Страница 4 из 38
— Эта дубина годится — проходи! И твоя тоже хороша, тяжеленная, — похваливал он одних. — А у тебя дубина разве? Легче перышка! Закинь её подальше!.. Хотя нет, погоди. Вот тебе верёвка, привяжи камень, выйдет палица что надо! — советовал он другим. — Эта, буковая, живо сломается, кизиловую сыщи. А твоя — ишь ты! — с кремнём. Почище топора будет!
Проверив оружие, Гаки приказал построиться по двое и сказал:
— Пастухи! Знайте, когда наши дубины все разом опустятся дракону на спину, он мигом испустит дух!
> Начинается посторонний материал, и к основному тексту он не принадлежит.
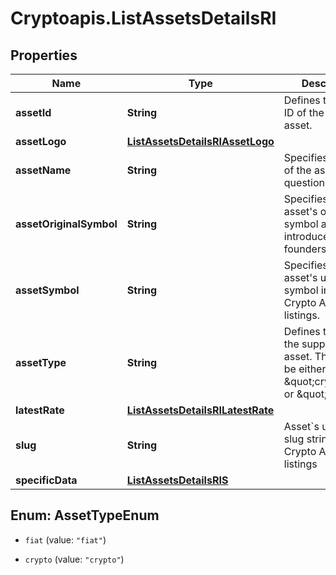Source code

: # Cryptoapis.ListAssetsDetailsRI

## Properties

Name | Type | Description | Notes
------------ | ------------- | ------------- | -------------
**assetId** | **String** | Defines the unique ID of the specific asset. | 
**assetLogo** | [**ListAssetsDetailsRIAssetLogo**](ListAssetsDetailsRIAssetLogo.md) |  | 
**assetName** | **String** | Specifies the name of the asset in question. | 
**assetOriginalSymbol** | **String** | Specifies the asset&#39;s original symbol as introduced by its founders. | 
**assetSymbol** | **String** | Specifies the asset&#39;s unique symbol in the Crypto APIs listings. | 
**assetType** | **String** | Defines the type of the supported asset. This could be either \&quot;crypto\&quot; or \&quot;fiat\&quot;. | 
**latestRate** | [**ListAssetsDetailsRILatestRate**](ListAssetsDetailsRILatestRate.md) |  | 
**slug** | **String** | Asset&#x60;s unique slug string in Crypto APIs listings | [optional] 
**specificData** | [**ListAssetsDetailsRIS**](ListAssetsDetailsRIS.md) |  | 



## Enum: AssetTypeEnum


* `fiat` (value: `"fiat"`)

* `crypto` (value: `"crypto"`)




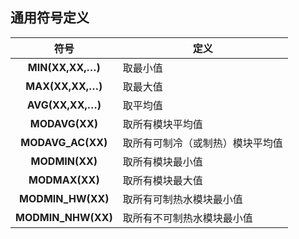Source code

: <!-- 注意事项 -->
<!-- 起始分级标题：##（二级标题） -->

## 通用符号定义

| 符号             | 定义               |
|:----------------:|------------------|
| **MIN(XX,XX,…)**   | 取最小值             |
| **MAX(XX,XX,…)**   | 取最大值             |
| **AVG(XX,XX,…)**   | 取平均值             |
| **MODAVG(XX)**     | 取所有模块平均值         |
| **MODAVG_AC(XX)**  | 取所有可制冷（或制热）模块平均值 |
| **MODMIN(XX)**     | 取所有模块最小值         |
| **MODMAX(XX)**     | 取所有模块最大值         |
| **MODMIN_HW(XX)**  | 取所有可制热水模块最小值     |
| **MODMIN_NHW(XX)** | 取所有不可制热水模块最小值    |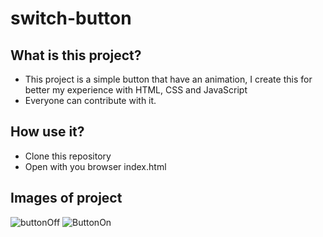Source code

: # switch-button
## What is this project?
- This project is a simple button that have an animation, I create this for better my experience with HTML, CSS and JavaScript
- Everyone can contribute with it.

## How use it?
- Clone this repository
- Open with you browser index.html

## Images of project
![buttonOff](https://user-images.githubusercontent.com/88911920/231858197-0bffcc8a-e6e6-459f-ac3c-88132e602fff.png)
![ButtonOn](https://user-images.githubusercontent.com/88911920/231858206-f8ff91da-3667-4d34-af17-b4bba50bf97c.png)
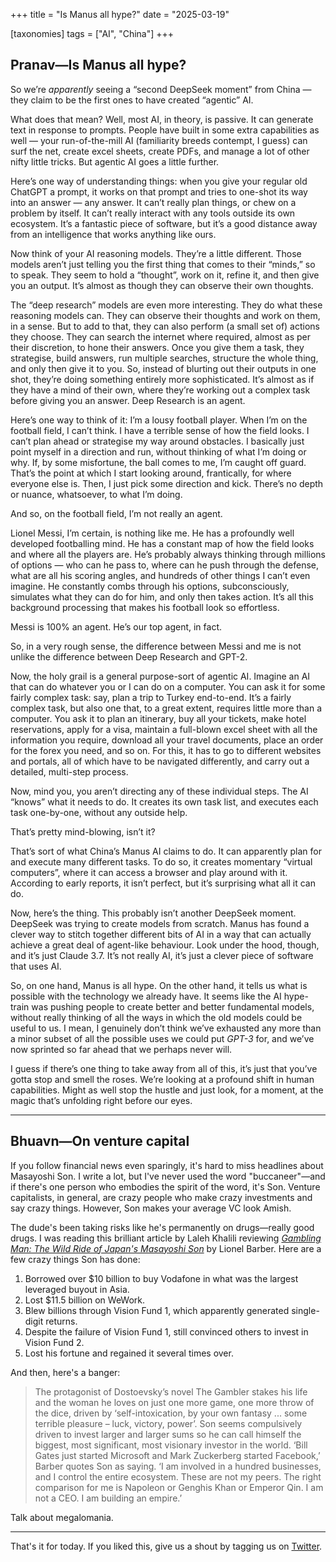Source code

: +++
title = "Is Manus all hype?"
date = "2025-03-19"
  
[taxonomies]
tags = ["AI", "China"]
+++

## Pranav—Is Manus all hype?

So we’re *apparently* seeing a “second DeepSeek moment” from China — they claim to be the first ones to have created “agentic” AI.

What does that mean? Well, most AI, in theory, is passive. It can generate text in response to prompts. People have built in some extra capabilities as well — your run-of-the-mill AI (familiarity breeds contempt, I guess) can surf the net, create excel sheets, create PDFs, and manage a lot of other nifty little tricks. But agentic AI goes a little further. 

Here’s one way of understanding things: when you give your regular old ChatGPT a prompt, it works on that prompt and tries to one-shot its way into an answer — any answer. It can’t really plan things, or chew on a problem by itself. It can’t really interact with any tools outside its own ecosystem. It’s a fantastic piece of software, but it’s a good distance away from an intelligence that works anything like ours. 

Now think of your AI reasoning models. They’re a little different. Those models aren’t just telling you the first thing that comes to their “minds,” so to speak. They seem to hold a “thought”, work on it, refine it, and then give you an output. It’s almost as though they can observe their own thoughts. 

The “deep research” models are even more interesting. They do what these reasoning models can. They can observe their thoughts and work on them, in a sense. But to add to that, they can also perform (a small set of) actions they choose. They can search the internet where required, almost as per their discretion, to hone their answers. Once you give them a task, they strategise, build answers, run multiple searches, structure the whole thing, and only then give it to you. So, instead of blurting out their outputs in one shot, they’re doing something entirely more sophisticated. It’s almost as if they have a mind of their own, where they’re working out a complex task before giving you an answer. Deep Research is an agent. 

Here’s one way to think of it: I’m a lousy football player. When I’m on the football field, I can’t think. I have a terrible sense of how the field looks. I can’t plan ahead or strategise my way around obstacles. I basically just point myself in a direction and run, without thinking of what I’m doing or why. If, by some misfortune, the ball comes to me, I’m caught off guard. That’s the point at which I start looking around, frantically, for where everyone else is. Then, I just pick some direction and kick. There’s no depth or nuance, whatsoever, to what I’m doing. 

And so, on the football field, I’m not really an agent. 

Lionel Messi, I’m certain, is nothing like me. He has a profoundly well developed footballing mind. He has a constant map of how the field looks and where all the players are. He’s probably always thinking through millions of options — who can he pass to, where can he push through the defense, what are all his scoring angles, and hundreds of other things I can’t even imagine. He constantly combs through his options, subconsciously, simulates what they can do for him, and only then takes action. It’s all this background processing that makes his football look so effortless. 

Messi is 100% an agent. He’s our top agent, in fact. 

So, in a very rough sense, the difference between Messi and me is not unlike the difference between Deep Research and GPT-2.

Now, the holy grail is a general purpose-sort of agentic AI. Imagine an AI that can do whatever you or I can do on a computer. You can ask it for some fairly complex task: say, plan a trip to Turkey end-to-end. It’s a fairly complex task, but also one that, to a great extent, requires little more than a computer. You ask it to plan an itinerary, buy all your tickets, make hotel reservations, apply for a visa, maintain a full-blown excel sheet with all the information you require, download all your travel documents, place an order for the forex you need, and so on. For this, it has to go to different websites and portals, all of which have to be navigated differently, and carry out a detailed, multi-step process. 

Now, mind you, you aren’t directing any of these individual steps. The AI “knows” what it needs to do. It creates its own task list, and executes each task one-by-one, without any outside help.

That’s pretty mind-blowing, isn’t it? 

That’s sort of what China’s Manus AI claims to do. It can apparently plan for and execute many different tasks. To do so, it creates momentary “virtual computers”, where it can access a browser and play around with it. According to early reports, it isn’t perfect, but it’s surprising what all it can do.

Now, here’s the thing. This probably isn’t another DeepSeek moment. DeepSeek was trying to create models from scratch. Manus has found a clever way to stitch together different bits of AI in a way that can actually achieve a great deal of agent-like behaviour. Look under the hood, though, and it’s just Claude 3.7. It’s not really AI, it’s just a clever piece of software that uses AI. 

So, on one hand, Manus is all hype. On the other hand, it tells us what is possible with the technology we already have. It seems like the AI hype-train was pushing people to create better and better fundamental models, without really thinking of all the ways in which the old models could be useful to us. I mean, I genuinely don’t think we’ve exhausted any more than a minor subset of all the possible uses we could put *GPT-3* for, and we’ve now sprinted so far ahead that we perhaps never will. 

I guess if there’s one thing to take away from all of this, it’s just that you’ve gotta stop and smell the roses. We’re looking at a profound shift in human capabilities. Might as well stop the hustle and just look, for a moment, at the magic that’s unfolding right before our eyes. 

---

## Bhuavn—On venture capital

If you follow financial news even sparingly, it's hard to miss headlines about Masayoshi Son. I write a lot, but I've never used the word "buccaneer"—and if there's one person who embodies the spirit of the word, it's Son. Venture capitalists, in general, are crazy people who make crazy investments and say crazy things. However, Son makes your average VC look Amish.

The dude's been taking risks like he's permanently on drugs—really good drugs. I was reading this brilliant article by Laleh Khalili reviewing [*Gambling Man: The Wild Ride of Japan's Masayoshi Son*](https://www.lrb.co.uk/the-paper/v47/n05/laleh-khalili/i-am-genghis-khan) by Lionel Barber. Here are a few crazy things Son has done:

1. Borrowed over $10 billion to buy Vodafone in what was the largest leveraged buyout in Asia.
2. Lost $11.5 billion on WeWork.
3. Blew billions through Vision Fund 1, which apparently generated single-digit returns.
4. Despite the failure of Vision Fund 1, still convinced others to invest in Vision Fund 2.
5. Lost his fortune and regained it several times over.

And then, here's a banger:

> The protagonist of Dostoevsky’s novel The Gambler stakes his life and the woman he loves on just one more game, one more throw of the dice, driven by ‘self-intoxication, by your own fantasy ... some terrible pleasure – luck, victory, power’. Son seems compulsively driven to invest larger and larger sums so he can call himself the biggest, most significant, most visionary investor in the world. ‘Bill Gates just started Microsoft and Mark Zuckerberg started Facebook,’ Barber quotes Son as saying. ‘I am involved in a hundred businesses, and I control the entire ecosystem. These are not my peers. The right comparison for me is Napoleon or Genghis Khan or Emperor Qin. I am not a CEO. I am building an empire.’
> 

Talk about megalomania.

---

That's it for today. If you liked this, give us a shout by tagging us on  [Twitter](https://x.com/zerodhamarkets).
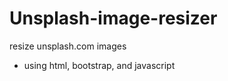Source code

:# Unsplash-image-resizer
resize unsplash.com images

<ul>

<li>using html, bootstrap, and javascript</li>
</ul>
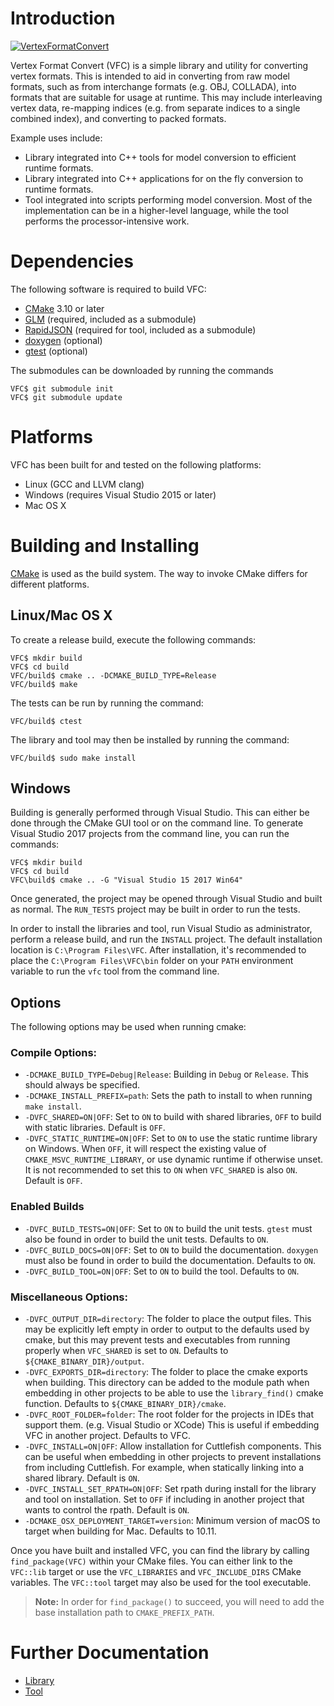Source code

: # Introduction

[![VertexFormatConvert](https://github.com/akb825/VertexFormatConvert/actions/workflows/main.yml/badge.svg)](https://github.com/akb825/VertexFormatConvert/actions/workflows/main.yml)

Vertex Format Convert (VFC) is a simple library and utility for converting vertex formats. This is intended to aid in converting from raw model formats, such as from interchange formats (e.g. OBJ, COLLADA), into formats that are suitable for usage at runtime. This may include interleaving vertex data, re-mapping indices (e.g. from separate indices to a single combined index), and converting to packed formats.

Example uses include:

* Library integrated into C++ tools for model conversion to efficient runtime formats.
* Library integrated into C++ applications for on the fly conversion to runtime formats.
* Tool integrated into scripts performing model conversion. Most of the implementation can be in a higher-level language, while the tool performs the processor-intensive work.

# Dependencies

The following software is required to build VFC:

* [CMake](https://cmake.org/) 3.10 or later
* [GLM](https://glm.g-truc.net/) (required, included as a submodule)
* [RapidJSON](https://rapidjson.org/) (required for tool, included as a submodule)
* [doxygen](https://doxygen.nl/) (optional)
* [gtest](https://github.com/google/googletest) (optional)

The submodules can be downloaded by running the commands

	VFC$ git submodule init
	VFC$ git submodule update

# Platforms

VFC has been built for and tested on the following platforms:

* Linux (GCC and LLVM clang)
* Windows (requires Visual Studio 2015 or later)
* Mac OS X

# Building and Installing

[CMake](https://cmake.org/) is used as the build system. The way to invoke CMake differs for different platforms.

## Linux/Mac OS X

To create a release build, execute the following commands:

	VFC$ mkdir build
	VFC$ cd build
	VFC/build$ cmake .. -DCMAKE_BUILD_TYPE=Release
	VFC/build$ make

The tests can be run by running the command:

	VFC/build$ ctest

The library and tool may then be installed by running the command:

	VFC/build$ sudo make install

## Windows

Building is generally performed through Visual Studio. This can either be done through the CMake GUI tool or on the command line. To generate Visual Studio 2017 projects from the command line, you can run the commands:

	VFC$ mkdir build
	VFC$ cd build
	VFC\build$ cmake .. -G "Visual Studio 15 2017 Win64"

Once generated, the project may be opened through Visual Studio and built as normal. The `RUN_TESTS` project may be built in order to run the tests.

In order to install the libraries and tool, run Visual Studio as administrator, perform a release build, and run the `INSTALL` project. The default installation location is `C:\Program Files\VFC`. After installation, it's recommended to place the `C:\Program Files\VFC\bin` folder on your `PATH` environment variable to run the `vfc` tool from the command line.

## Options

The following options may be used when running cmake:

### Compile Options:

* `-DCMAKE_BUILD_TYPE=Debug|Release`: Building in `Debug` or `Release`. This should always be specified.
* `-DCMAKE_INSTALL_PREFIX=path`: Sets the path to install to when running `make install`.
* `-DVFC_SHARED=ON|OFF`: Set to `ON` to build with shared libraries, `OFF` to build with static libraries. Default is `OFF`.
* `-DVFC_STATIC_RUNTIME=ON|OFF`: Set to `ON` to use the static runtime library on Windows. When `OFF`, it will respect the existing value of `CMAKE_MSVC_RUNTIME_LIBRARY`, or use dynamic runtime if otherwise unset. It is not recommended to set this to `ON` when `VFC_SHARED` is also `ON`. Default is `OFF`.

### Enabled Builds

* `-DVFC_BUILD_TESTS=ON|OFF`: Set to `ON` to build the unit tests. `gtest` must also be found in order to build the unit tests. Defaults to `ON`.
* `-DVFC_BUILD_DOCS=ON|OFF`: Set to `ON` to build the documentation. `doxygen` must also be found in order to build the documentation. Defaults to `ON`.
* `-DVFC_BUILD_TOOL=ON|OFF`: Set to `ON` to build the tool. Defaults to `ON`.

### Miscellaneous Options:

* `-DVFC_OUTPUT_DIR=directory`: The folder to place the output files. This may be explicitly left empty in order to output to the defaults used by cmake, but this may prevent tests and executables from running properly when `VFC_SHARED` is set to `ON`. Defaults to `${CMAKE_BINARY_DIR}/output`.
* `-DVFC_EXPORTS_DIR=directory`: The folder to place the cmake exports when building. This directory can be added to the module path when embedding in other projects to be able to use the `library_find()` cmake function. Defaults to `${CMAKE_BINARY_DIR}/cmake`.
* `-DVFC_ROOT_FOLDER=folder`: The root folder for the projects in IDEs that support them. (e.g. Visual Studio or XCode) This is useful if embedding VFC in another project. Defaults to VFC.
* `-DVFC_INSTALL=ON|OFF`: Allow installation for Cuttlefish components. This can be useful when embedding in other projects to prevent installations from including Cuttlefish. For example, when statically linking into a shared library. Default is `ON`.
* `-DVFC_INSTALL_SET_RPATH=ON|OFF`: Set rpath during install for the library and tool on installation. Set to `OFF` if including in another project that wants to control the rpath. Default is `ON`.
* `-DCMAKE_OSX_DEPLOYMENT_TARGET=version`: Minimum version of macOS to target when building for Mac. Defaults to 10.11.

Once you have built and installed VFC, you can find the library by calling `find_package(VFC)` within your CMake files. You can either link to the `VFC::lib` target or use the `VFC_LIBRARIES` and `VFC_INCLUDE_DIRS` CMake variables. The `VFC::tool` target may also be used for the tool executable.

> **Note:** In order for `find_package()` to succeed, you will need to add the base installation path to `CMAKE_PREFIX_PATH`.

# Further Documentation

* [Library](lib/README.md)
* [Tool](tool/README.md)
Смерть дракону!
— Смерть дракону! — подхватили пастухи и застучали по булыжнику дубинами. Грохот поднялся неописуемый.
— Вперёд! — Гаки взмахнул посохом и твёрдой поступью зашагал впереди своей рати к логову чудища.
— Эй вы, штаны запасные не забудьте! — под хохот своих товарищей, крикнул им вслед Колун.
Но пастухи уже затянули боевую песню и не слышали насмешек.
Солнце клонилось к закату. Тени становились всё длинней и таинственней. На селение спускался вечер. В воздухе застыли тревога и ожидание…
Глава третья
Гаки-пастух идёт войной на дракона
Несмотря на то что уже смеркалось, никто не хотел уходить. Только женщин отослали домой, а мужчины остались ждать вестей с поля брани. Боярин Калота тоже не удалился в свои покои, а по-прежнему стоял на башне в окружении свиты, ожидая, что будет дальше.
И пока Калота ждал, устремив взгляд на дорогу, что вела к пещере, а крестьяне на площади у крепостных ворот думали-гадали, как там дела у пастухов, в крепости лихорадочно готовились к бою: копьеносцы проверяли копья и доспехи; стрелки отбирали самые толстые стрелы; секироносцы точили свои секиры, алебардщики — алебарды. Все понимали, что Калота опасается за свою твердыню и потому с таким нетерпением ожидает исхода битвы с драконом.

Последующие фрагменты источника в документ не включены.